**Yapılacaklar:**
1. Hıdırellez yazısında "İnsana dair inanışların" sözlerinden "bir kavuşma öyküsüdür." sözlerine kadar olan bölümü birebir aktarın.
2. Hıdırellez yazısında "Yüzyıllara meydan okuyan bu söylenceye göre" diye başlayan paragrafı, ana bilgilerini koruyarak madde listesine dönüştürün.

**Seçilen metin:**
▬▬▬▬▬▬▬▬▬▬

Hıdırellez Bahar Bayramı uyanışımız olsun...

 

 

“Bahar, bahar” der bakarım,

Sümbülle, nergiz takarım.

Gençlik başıma vurunca,

Sevdadan şimşek çakarım.

 

Dün Hıdırellez Bahar Bayramı’nı kutladık. Antalya “72 Milletin” olduğu evrensel bir kent ama bu sabah Konyaaltı sahilinde yürekler tekti. Hep iyi ruhlar oynaştı karada- denizde, benzer iyi dilekler dolaştı dillerde. Herkes kendi yöresinin töresini beğenisini taşıdı bu benzersiz Antalya kumsalına. Akşamdan gül dalına asılan yakarılar, okunan zeytin yaprakları denize atılıp deryaya yollandı. Karınca yuvalarından topraklar alınıp çoğaltsın diye gül dalında geceletilen bozuk paranın yanına -bütün yıl gezdirilmek üzere- yatırıldı. Ya da deryayla kucaklaşıp yüzerek aktarıldı gönüller.  Hıdırellez konusunda bildiklerimizi kısaca anımsatıp bundan sonraki yazıda da konuya ilişkin bir efsane anlatmak istiyorum.

 

İnsana dair inanışların insanın tarihi ile yaşıt olanlarından biri; doğaüstü varlıkların kurtarıcı olarak görülmesidir. Kültürümüzde bunların en önemlilerinden biri: Hızır-İlyas veya Hıdırellez Söylencesi. Eski Türk İnançlarının en dirayetlilerinden biri olan, yüzyıllardır dilden dile, gönülden gönüle aktarılan bu geleneğin kaynağı toprak ile suyun en güzel buluşmalarını yaşamış-yaşatmış Anadolu’nun kendisi gibi insanın içini ısıtan insanca bir kavuşma öyküsüdür.  

 

Karadan (Denizden) Abim Gelmiş.

 

Yüzyıllara meydan okuyan bu söylenceye göre Hızır ve İlyas -kimi yerde peygamber olduğuna inanılan- iki kardeştir ve biri karada biri denizde yaşar. Bütün yıl ayrı kalan iki kardeş bugün yani 6 Mayıs günü buluşurlar ki bu buluşmanın coşkusunun insanlığa bolluk bereket, şans getirdiğine inanılır. Gerçekten bu buluşma ile bahar olur, o günden beri Hıdırellez uyanışın bayramı olur.

▬▬▬▬▬▬▬▬▬▬

**Girdi verileri:**
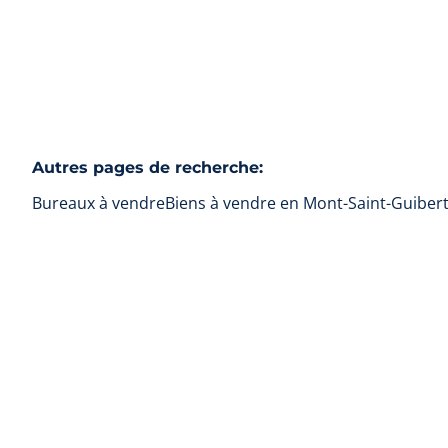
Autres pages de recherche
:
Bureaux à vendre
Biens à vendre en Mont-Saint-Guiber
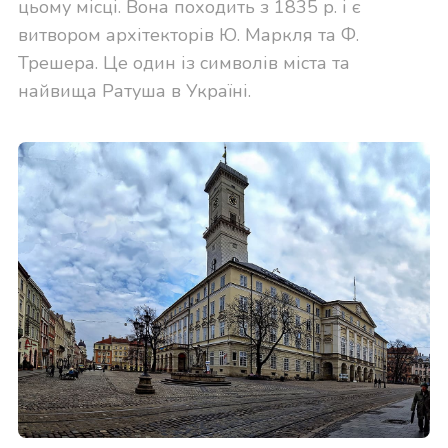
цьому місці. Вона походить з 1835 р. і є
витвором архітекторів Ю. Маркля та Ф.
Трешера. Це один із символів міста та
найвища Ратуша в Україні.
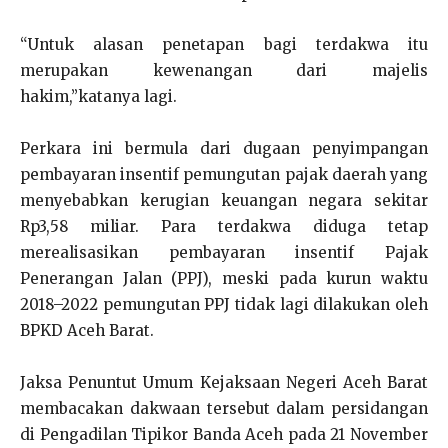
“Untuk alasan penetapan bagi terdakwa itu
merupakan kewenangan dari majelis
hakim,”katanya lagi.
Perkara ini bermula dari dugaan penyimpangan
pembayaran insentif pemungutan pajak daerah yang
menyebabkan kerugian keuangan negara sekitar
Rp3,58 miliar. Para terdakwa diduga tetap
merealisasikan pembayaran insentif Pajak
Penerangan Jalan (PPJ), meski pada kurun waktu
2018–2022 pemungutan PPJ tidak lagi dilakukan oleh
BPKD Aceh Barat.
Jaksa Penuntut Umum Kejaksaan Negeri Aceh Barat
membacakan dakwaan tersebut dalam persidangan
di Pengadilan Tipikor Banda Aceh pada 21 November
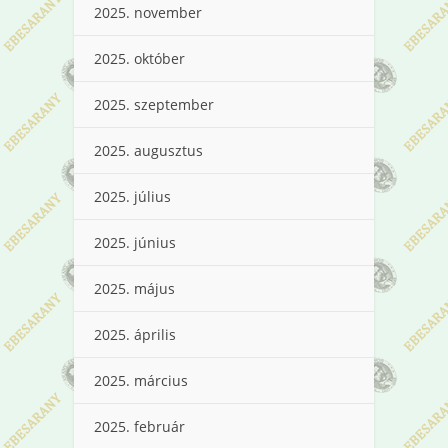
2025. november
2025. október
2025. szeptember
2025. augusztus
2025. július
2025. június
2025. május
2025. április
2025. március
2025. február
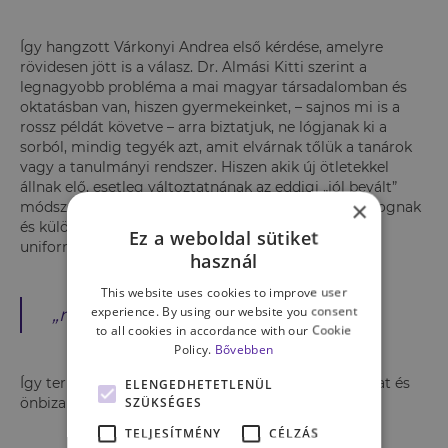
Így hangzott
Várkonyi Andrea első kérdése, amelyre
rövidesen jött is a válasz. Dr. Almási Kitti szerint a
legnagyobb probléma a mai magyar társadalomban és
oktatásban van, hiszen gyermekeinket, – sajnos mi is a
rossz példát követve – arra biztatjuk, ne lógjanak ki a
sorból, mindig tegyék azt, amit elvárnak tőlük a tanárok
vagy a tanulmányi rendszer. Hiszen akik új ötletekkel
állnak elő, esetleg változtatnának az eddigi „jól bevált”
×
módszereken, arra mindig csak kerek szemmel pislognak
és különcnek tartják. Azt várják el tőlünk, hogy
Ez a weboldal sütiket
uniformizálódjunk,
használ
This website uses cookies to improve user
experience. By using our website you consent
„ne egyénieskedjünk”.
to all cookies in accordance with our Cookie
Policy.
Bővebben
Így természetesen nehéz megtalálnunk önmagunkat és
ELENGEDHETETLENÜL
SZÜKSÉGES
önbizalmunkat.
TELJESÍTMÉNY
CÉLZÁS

▬▬▬▬▬▬▬▬▬▬

**Çözümler:**
1.
İnsana dair inanışların insanın tarihi ile yaşıt olanlarından biri; doğaüstü varlıkların kurtarıcı olarak görülmesidir. Kültürümüzde bunların en önemlilerinden biri: Hızır-İlyas veya Hıdırellez Söylencesi. Eski Türk İnançlarının en dirayetlilerinden biri olan, yüzyıllardır dilden dile, gönülden gönüle aktarılan bu geleneğin kaynağı toprak ile suyun en güzel buluşmalarını yaşamış-yaşatmış Anadolu’nun kendisi gibi insanın içini ısıtan insanca bir kavuşma öyküsüdür.

2.
- Söylenceye göre Hızır ve İlyas, kimi yerlerde peygamber olduğuna inanılan iki kardeştir.
- Kardeşlerden biri karada, diğeri denizde yaşar.
- Bütün yıl ayrı kalan kardeşler 6 Mayıs günü buluşur.
- Bu buluşmanın coşkusunun insanlığa bolluk, bereket ve şans getirdiğine inanılır.
- Buluşmayla bahar gelir. Hıdırellez o günden beri uyanışın bayramıdır.